Leaders are often hyper-focused on growth, but growth without clear strategy is a recipe for disaster. In its early days, KIND Snacks’ founder Daniel Lubetzky tried to expand the company too quickly. He would take on large orders that were hard for him to fill and had trouble turning a profit.
Since then, Lubetzky has learned from his mistakes and says he won’t betray the company’s values by rushing an inferior product to market. When his company was acquired by Mars, Incorporated last year, it was valued at $5 billion.
If you’re looking to grow your company, it’s important to focus on the fundamental value your business offers and keep that top of mind. Here are five ways to strategically grow your business without compromising quality:
1. Identify your unique competitive advantage.
According to Michael J. Mazzeo at the Kellogg School of Management, it’s not enough to do something differently than your competitors. You must do something fundamentally better.
“When businesses start to think about growth opportunities as relating to capabilities, then it opens up the possibility of them crossing into much different product or customer dimensions,” says Mazzeo.
Ask yourself what you do better than anyone else that can’t easily be replicated. Take Zappos, for instance. When Nick Swinmurn started the company in 1999, the idea of selling shoes online at a massive scale was virtually unheard of. But if bringing a giant selection of shoes online was where Zappos’s strategy ended, the company wouldn’t have survived the e-commerce boom.
Instead of coasting on a good idea, Zappos decided from the beginning that it had to control the entire customer experience. Outstanding customer service became its key differentiator — even when it cut into profits. Soon there were lots of companies selling shoes online, but none of them could replicate Zappos’s level of service.
2. Gain expertise in-house to supercharge growth.
Sometimes growing the business means broadening the scope of what you do. This could include expanding your offerings or in-sourcing a key business function so a third party can’t stymie your growth.
For Florida-based personal-injury law firm Anidjar & Levine, that meant bringing its advertising in-house. Not only did this make it easier to control the firm’s second-largest expense, but it also helped propel the company’s growth. When the firm began expanding into other areas of law, it treated each area as a separate stream of revenue. The firm discovered it could market from several different angles while building brand awareness, and handling its advertising in-house meant it could implement new strategies faster.
3. Consider what your customers might be missing.
When it comes to growing your business, it’s important to think about what your customers want and what they might be missing. Yogurt giant Chobani was founded by Turkish immigrant Hamdi Ulukaya, who thought that yogurt produced in the U.S. was inferior to the rest of the world’s yogurt. Ulukaya holds a core belief that’s helped the company become the No. 1 yogurt brand in America: “If we can’t make something better, we don’t make it at all.”
Chobani’s customers expect nutritious, all-natural products at a good price, but making all of its yogurt with cow’s milk shut out health-conscious consumers who were vegan or lactose intolerant. Now Ulukaya is applying his core business ethos to the company’s most recent product line: non-dairy yogurt and milk. Chobani felt that consumers deserved better options in that category, so it created a line of plant-based products to serve this niche.

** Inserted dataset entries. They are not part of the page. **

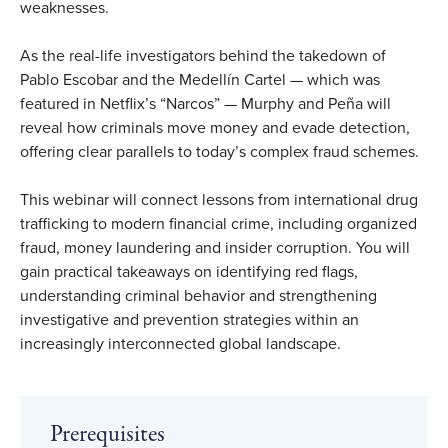
weaknesses.
As the real-life investigators behind the takedown of
Pablo Escobar and the Medellín Cartel — which was
featured in Netflix’s “Narcos” — Murphy and Peña will
reveal how criminals move money and evade detection,
offering clear parallels to today’s complex fraud schemes.
This webinar will connect lessons from international drug
trafficking to modern financial crime, including organized
fraud, money laundering and insider corruption. You will
gain practical takeaways on identifying red flags,
understanding criminal behavior and strengthening
investigative and prevention strategies within an
increasingly interconnected global landscape.
Prerequisites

4. Find the people who can amplify your message.
If word of mouth is the spark that helps your company grow, influencer marketing is like throwing gasoline on the fire. By getting people with large audiences to talk about your product or service, you’re essentially making word of mouth scalable.

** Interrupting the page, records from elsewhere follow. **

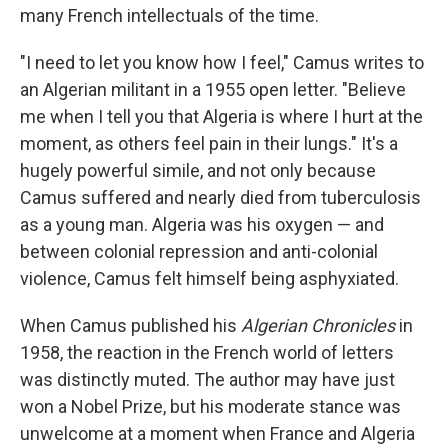
many French intellectuals of the time.
"I need to let you know how I feel," Camus writes to
an Algerian militant in a 1955 open letter. "Believe
me when I tell you that Algeria is where I hurt at the
moment, as others feel pain in their lungs." It's a
hugely powerful simile, and not only because
Camus suffered and nearly died from tuberculosis
as a young man. Algeria was his oxygen — and
between colonial repression and anti-colonial
violence, Camus felt himself being asphyxiated.
When Camus published his
Algerian Chronicles
in
1958, the reaction in the French world of letters
was distinctly muted. The author may have just
won a Nobel Prize, but his moderate stance was
unwelcome at a moment when France and Algeria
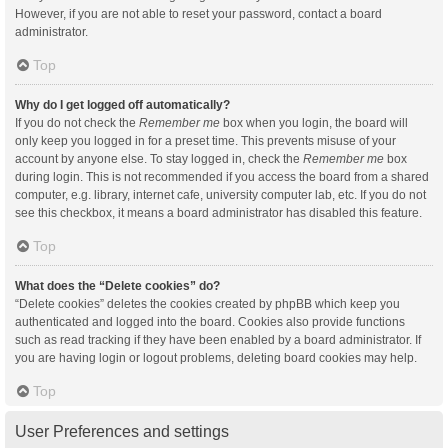
However, if you are not able to reset your password, contact a board
administrator.
Top
Why do I get logged off automatically?
If you do not check the
Remember me
box when you login, the board will
only keep you logged in for a preset time. This prevents misuse of your
account by anyone else. To stay logged in, check the
Remember me
box
during login. This is not recommended if you access the board from a shared
computer, e.g. library, internet cafe, university computer lab, etc. If you do not
see this checkbox, it means a board administrator has disabled this feature.
Top
What does the “Delete cookies” do?
“Delete cookies” deletes the cookies created by phpBB which keep you
authenticated and logged into the board. Cookies also provide functions
such as read tracking if they have been enabled by a board administrator. If
you are having login or logout problems, deleting board cookies may help.
Top
User Preferences and settings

Influencer marketing isn’t just about the “cool factor” — although this can work wonders if you’re a fashion or lifestyle brand. Influencers can also give your brand added credibility and an “in” with their audience.
Take KiwiCo, for instance — the STEAM activity subscription box for kids. Marketing products for children is all about reaching busy parents and convincing them that a product is worth the investment. So KiwiCo partners with influencers like YouTuber Jessica Hover to reach her audience of parents with young children.
5. Align with companies that share your customer base.
Influencer marketing can work wonders for consumer brands, but for many B2B companies, affiliate marketing is a better fit. Affiliate marketing allows you to tap into another company or individual’s audience by offering them a percentage of every sale. This works best when you and the other company share a customer base but are not direct competitors.
Even well-known companies like GoDaddy and Squarespace use affiliate programs to drive sales, and it’s a win-win. The companies get thousands of professional bloggers, podcasters, and YouTubers talking about their offerings. Those creators get a cut every time someone uses their affiliate link, and they get to add value to their audience by recommending relevant products and services.
Growing your business isn’t simply about expanding into new markets or ramping up your advertising. To grow strategically means identifying what makes your company unique and doubling down on that advantage. Sometimes that means expanding your offerings or simply partnering with people and organizations that can amplify your message. No matter which tactics you use, never lose sight of why your customers chose you in the first place.